Text:
━━━━━━

A program that looks at the shape of a provided series (or drawn curve), performs some analysis and then supplies you with an a number of formulae describing the shape of your curve to varying degrees of accuracy.

[edit] In other words, it would be neat to be able to draw bounds on a graph, around
some real figures, and have the machine give you a mathematical description of the lines and areas you just drew out.

SciPy.org: scipy.optimize.curve_fithttps://docs.scipy....mize.curve_fit.html I discovered and have been playing around with this today - it probably predates the idea but is a really neat implementation for anyone who wants to try it out. What's especially forward-looking is that you feed it a base function along with the parameters that function requires, and it spits out a best-fit arrangement of those parameters based on a least-squares error metric. That means you can build your own plug-in functions to attempt to fit. [zen_tom, Feb 02 2017]

I have a funny feeling in my bones that there are existing algorithms that do this... unfortunately I lost the manual for my graphics calculator about 9 years ago (less than 1 year of having the calculator).

I think it has a curve fitting function of some kind... <looks at machine, presses some buttons> Unfortunately the closest I can manage is making words upside down... 58008

710 0553 - hmmm. Excel can perform linear analysis (i.e. numbers in a series follow discrete steps of 1 or 2 etc) but I don't think it's any cleverer than that.

━━━━━━

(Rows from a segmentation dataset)
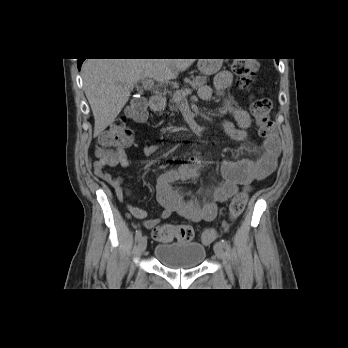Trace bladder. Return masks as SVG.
Instances as JSON below:
<instances>
[{"instance_id":"bladder-1","label":"bladder","mask_w":348,"mask_h":348,"mask_svg":"<svg viewBox=\"0 0 348 348\" xmlns=\"http://www.w3.org/2000/svg\"><path fill=\"white\" fill-rule=\"evenodd\" d=\"M154 256L171 269H189L203 263L206 249L198 242L174 241L157 245Z\"/></svg>"}]
</instances>
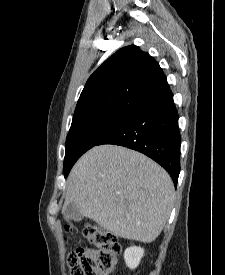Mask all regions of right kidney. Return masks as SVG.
I'll return each instance as SVG.
<instances>
[{
	"mask_svg": "<svg viewBox=\"0 0 225 275\" xmlns=\"http://www.w3.org/2000/svg\"><path fill=\"white\" fill-rule=\"evenodd\" d=\"M144 255V249L137 246L129 247L124 252V259L126 265L130 269H135L140 263L141 258Z\"/></svg>",
	"mask_w": 225,
	"mask_h": 275,
	"instance_id": "ca27d5eb",
	"label": "right kidney"
}]
</instances>
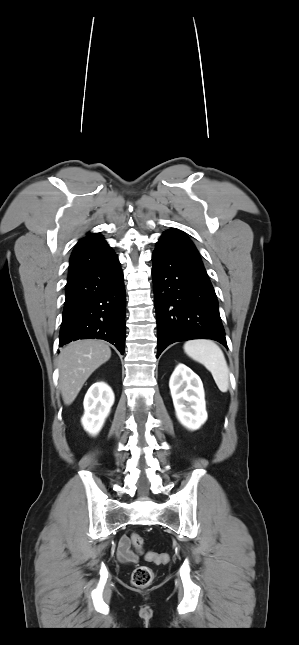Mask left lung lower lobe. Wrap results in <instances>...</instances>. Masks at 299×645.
I'll return each mask as SVG.
<instances>
[{
    "mask_svg": "<svg viewBox=\"0 0 299 645\" xmlns=\"http://www.w3.org/2000/svg\"><path fill=\"white\" fill-rule=\"evenodd\" d=\"M152 261L157 357L168 345L191 339H213L227 347L217 297L193 242L177 229L167 230Z\"/></svg>",
    "mask_w": 299,
    "mask_h": 645,
    "instance_id": "0a47b994",
    "label": "left lung lower lobe"
}]
</instances>
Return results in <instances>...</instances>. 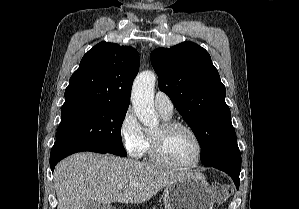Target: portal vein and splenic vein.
<instances>
[{
    "instance_id": "portal-vein-and-splenic-vein-1",
    "label": "portal vein and splenic vein",
    "mask_w": 299,
    "mask_h": 209,
    "mask_svg": "<svg viewBox=\"0 0 299 209\" xmlns=\"http://www.w3.org/2000/svg\"><path fill=\"white\" fill-rule=\"evenodd\" d=\"M118 188H119L120 190H123V189H124V185H119Z\"/></svg>"
}]
</instances>
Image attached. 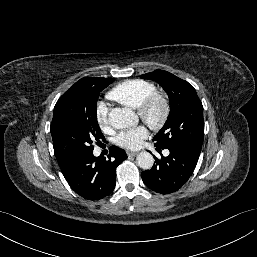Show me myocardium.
Masks as SVG:
<instances>
[{"label":"myocardium","mask_w":257,"mask_h":257,"mask_svg":"<svg viewBox=\"0 0 257 257\" xmlns=\"http://www.w3.org/2000/svg\"><path fill=\"white\" fill-rule=\"evenodd\" d=\"M155 109L160 110L158 118H154L152 113ZM171 113V103L168 96L164 93L154 92L147 97L140 107L138 114L152 129L159 130L167 123Z\"/></svg>","instance_id":"1"}]
</instances>
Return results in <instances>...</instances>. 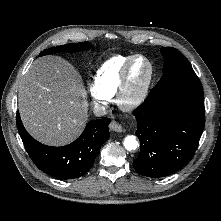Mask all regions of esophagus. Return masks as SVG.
I'll return each mask as SVG.
<instances>
[{"instance_id":"1","label":"esophagus","mask_w":221,"mask_h":221,"mask_svg":"<svg viewBox=\"0 0 221 221\" xmlns=\"http://www.w3.org/2000/svg\"><path fill=\"white\" fill-rule=\"evenodd\" d=\"M110 129L115 131V132H123V127L121 126V124H119L116 121H111L110 123Z\"/></svg>"}]
</instances>
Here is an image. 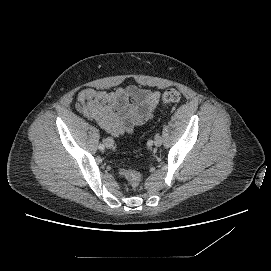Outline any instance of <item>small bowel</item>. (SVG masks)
I'll return each mask as SVG.
<instances>
[{
  "mask_svg": "<svg viewBox=\"0 0 271 271\" xmlns=\"http://www.w3.org/2000/svg\"><path fill=\"white\" fill-rule=\"evenodd\" d=\"M159 99L158 91L136 86L114 90L85 88L78 93L76 108L118 137L151 119Z\"/></svg>",
  "mask_w": 271,
  "mask_h": 271,
  "instance_id": "c3829d8e",
  "label": "small bowel"
}]
</instances>
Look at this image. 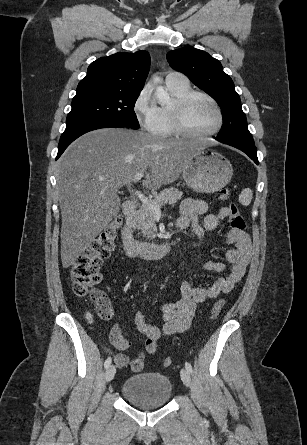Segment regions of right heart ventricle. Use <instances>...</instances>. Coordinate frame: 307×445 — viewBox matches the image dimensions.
Returning a JSON list of instances; mask_svg holds the SVG:
<instances>
[{
    "mask_svg": "<svg viewBox=\"0 0 307 445\" xmlns=\"http://www.w3.org/2000/svg\"><path fill=\"white\" fill-rule=\"evenodd\" d=\"M166 87L170 99L182 97L191 91V87L188 82L175 79L168 80L166 83ZM155 101L159 112V125L156 132L163 136L159 140H176L168 137L172 134H175L176 131L169 117L167 106L161 104L156 97Z\"/></svg>",
    "mask_w": 307,
    "mask_h": 445,
    "instance_id": "right-heart-ventricle-1",
    "label": "right heart ventricle"
}]
</instances>
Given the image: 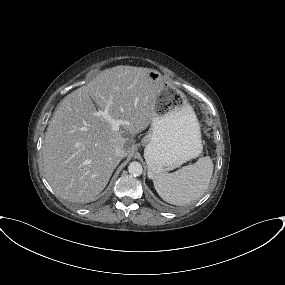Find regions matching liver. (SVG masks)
<instances>
[{"instance_id":"1","label":"liver","mask_w":285,"mask_h":285,"mask_svg":"<svg viewBox=\"0 0 285 285\" xmlns=\"http://www.w3.org/2000/svg\"><path fill=\"white\" fill-rule=\"evenodd\" d=\"M149 69L116 66L100 72L58 105L45 133L43 166L54 192L76 203L94 200L106 187L121 161L115 150L131 153L132 135L145 130L155 115L157 85ZM126 123L118 131L97 112ZM124 156V157H125Z\"/></svg>"}]
</instances>
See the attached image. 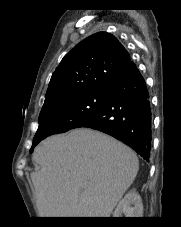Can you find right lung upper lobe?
I'll list each match as a JSON object with an SVG mask.
<instances>
[{
  "label": "right lung upper lobe",
  "instance_id": "right-lung-upper-lobe-1",
  "mask_svg": "<svg viewBox=\"0 0 181 227\" xmlns=\"http://www.w3.org/2000/svg\"><path fill=\"white\" fill-rule=\"evenodd\" d=\"M133 65L113 35L95 33L64 56L51 77L42 109L65 98L109 88Z\"/></svg>",
  "mask_w": 181,
  "mask_h": 227
}]
</instances>
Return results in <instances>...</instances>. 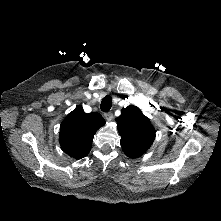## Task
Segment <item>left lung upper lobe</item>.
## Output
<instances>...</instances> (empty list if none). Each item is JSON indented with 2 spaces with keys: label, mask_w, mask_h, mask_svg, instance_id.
Wrapping results in <instances>:
<instances>
[{
  "label": "left lung upper lobe",
  "mask_w": 221,
  "mask_h": 221,
  "mask_svg": "<svg viewBox=\"0 0 221 221\" xmlns=\"http://www.w3.org/2000/svg\"><path fill=\"white\" fill-rule=\"evenodd\" d=\"M116 122L121 135L120 144L128 157L137 158L150 148L155 129L138 107L129 105L123 108Z\"/></svg>",
  "instance_id": "obj_1"
}]
</instances>
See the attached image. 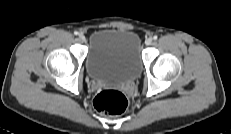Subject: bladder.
<instances>
[{
	"mask_svg": "<svg viewBox=\"0 0 231 134\" xmlns=\"http://www.w3.org/2000/svg\"><path fill=\"white\" fill-rule=\"evenodd\" d=\"M88 76L99 82L124 83L142 69L141 42L130 30L100 29L89 37L85 58Z\"/></svg>",
	"mask_w": 231,
	"mask_h": 134,
	"instance_id": "obj_1",
	"label": "bladder"
}]
</instances>
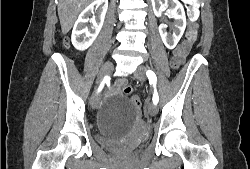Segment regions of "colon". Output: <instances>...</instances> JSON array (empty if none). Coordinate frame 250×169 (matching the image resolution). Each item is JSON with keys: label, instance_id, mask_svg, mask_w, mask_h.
Returning a JSON list of instances; mask_svg holds the SVG:
<instances>
[{"label": "colon", "instance_id": "1", "mask_svg": "<svg viewBox=\"0 0 250 169\" xmlns=\"http://www.w3.org/2000/svg\"><path fill=\"white\" fill-rule=\"evenodd\" d=\"M188 25H189V29L187 31V39L188 41H192L196 38L197 35V28H198V22L197 20H188ZM66 38H61V43H72V38H67L68 36H65ZM180 63L178 62V59L175 56H173L171 58L170 61V69H175L176 71L179 69ZM131 90V85H124V90L122 91L123 95H130L132 92ZM131 102L134 103V108H135V112H136V116H141V97L140 95H133V97H131Z\"/></svg>", "mask_w": 250, "mask_h": 169}]
</instances>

━━━━━━

Directive: Copy out the forum thread on curve fitting above in full, with nothing changed.

Answer to this task:
A program that looks at the shape of a provided series (or drawn curve), performs some analysis and then supplies you with an a number of formulae describing the shape of your curve to varying degrees of accuracy.

[edit] In other words, it would be neat to be able to draw bounds on a graph, around
some real figures, and have the machine give you a mathematical description of the lines and areas you just drew out.

SciPy.org: scipy.optimize.curve_fithttps://docs.scipy....mize.curve_fit.html I discovered and have been playing around with this today - it probably predates the idea but is a really neat implementation for anyone who wants to try it out. What's especially forward-looking is that you feed it a base function along with the parameters that function requires, and it spits out a best-fit arrangement of those parameters based on a least-squares error metric. That means you can build your own plug-in functions to attempt to fit. [zen_tom, Feb 02 2017]

I have a funny feeling in my bones that there are existing algorithms that do this... unfortunately I lost the manual for my graphics calculator about 9 years ago (less than 1 year of having the calculator).

I think it has a curve fitting function of some kind... <looks at machine, presses some buttons> Unfortunately the closest I can manage is making words upside down... 58008

710 0553 - hmmm. Excel can perform linear analysis (i.e. numbers in a series follow discrete steps of 1 or 2 etc) but I don't think it's any cleverer than that.